Saturday, February 9, 2013

Common Criticisms part 6



A direct link to the above video can be found at http://youtu.be/pnNGT3ae5go

This is a discussion of ten proposed reasons for why critics of Imagining the Tenth Dimension are saying people shouldn't watch my videos. See part 1 here. See part 2 here. See part 3 here. See part 4 here. See part 5 here.

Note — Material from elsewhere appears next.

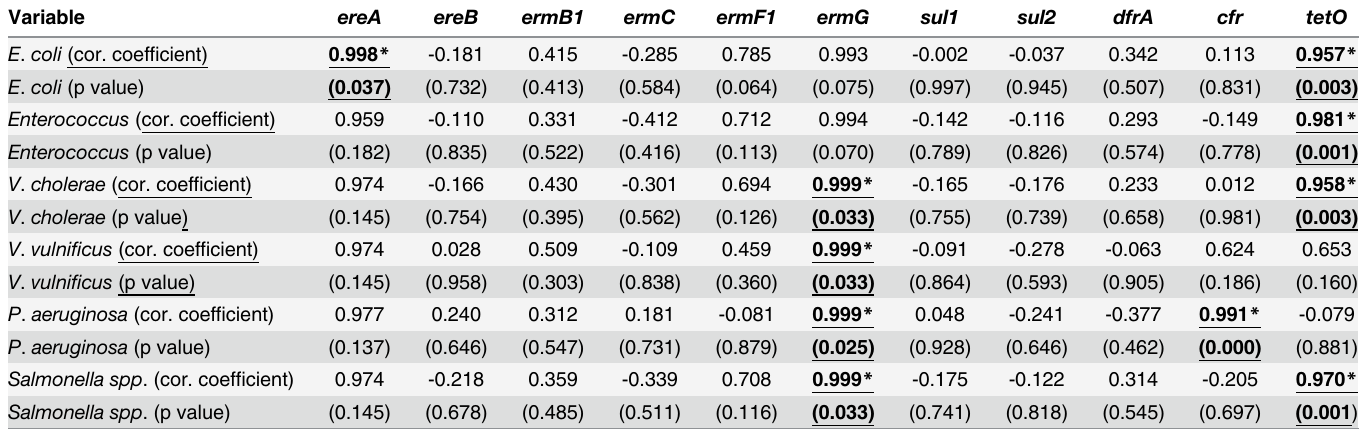
Table 7. Pearson correlation analysis of ARGs to indicator organisms from ballast and harbor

Reason #6: The fourth dimension is not a spatial dimension, it's a temporal one.
If there are ten spatial (or "space-like") dimensions, and theorists tell us "the fifth dimension and above are curled up at the planck length", then what are they really talking about? How is it possible to have three spatial dimensions, then add one temporal, then six (or seven) more spatial dimensions extending from that? It would make more logical sense if they said "the fourth dimension and above are curled up at the planck length", because then you would be continuing with an ordered hierarchy of spatial dimensions, one after another, and leaving time out of the discussion until you were done counting spatial dimensions. But that's not what they say. Why? With my project, I insist it's because we have a unique perspective on the fourth dimension. As creatures made out of 3D atoms and molecules deriving their energy from entropy-increasing chemical reactions, we experience the fourth dimension as having only one direction: the direction which moves us away from the lowest entropy beginning of our universe towards the highest entropy ending of our universe. But that doesn't mean the opposite direction isn't just as valid! With my project, I explain that if the ten dimensions are spatial, or space-like, then the first three are spatial, the fourth is a spatial dimension constructed from two opposing directions but which you and I experience in a unique "uni-directional" way, and the fifth dimension and beyond are spatial. Counting 3 apples, 1 orange, and 6 apples, and then saying I have ten apples would make no sense. Likewise, the fourth dimension is not just time, it's an enfolded structure often referred to as space-time. General relativity shows us how space-time can be bent and stretched, folded or warped with a wormhole or a black hole. It includes the dimensions below, and adds two new opposing directions just as you would see when you added any other additional spatial dimension, and that's how the point-line-plane postulate is used in these discussions. This is why I say it makes sense to include the fourth dimension in our counting of the spatial dimensions. But saying there is only one label you can put on the fourth dimension (or any dimension) is what both Henry and I discourage. These ideas can be quite easily related to the concept of 4D Minkowski Space, or what's known as the "Block Universe" theory. Here's a famous quote:

The views of space and time which I wish to lay before you have sprung from the soil of experimental physics, and therein lies their strength. They are radical. Henceforth space by itself, and time by itself, are doomed to fade away into mere shadows, and only a kind of union of the two will preserve an independent reality. – Hermann Minkowski, 1908
Do scientists say a 4D Minkowski Space is the same thing as a 4D Euclidean Space? No, but they're not that different. In fact one label they use is that it's "pseudo-Euclidean". But here's the thing: Minkowski's Block Universe - with every point (x,y,z,t) within it corresponding to a unique "state" for our universe - is what we're thinking about with this visualization, rather than 4D as a one-way "arrow of time".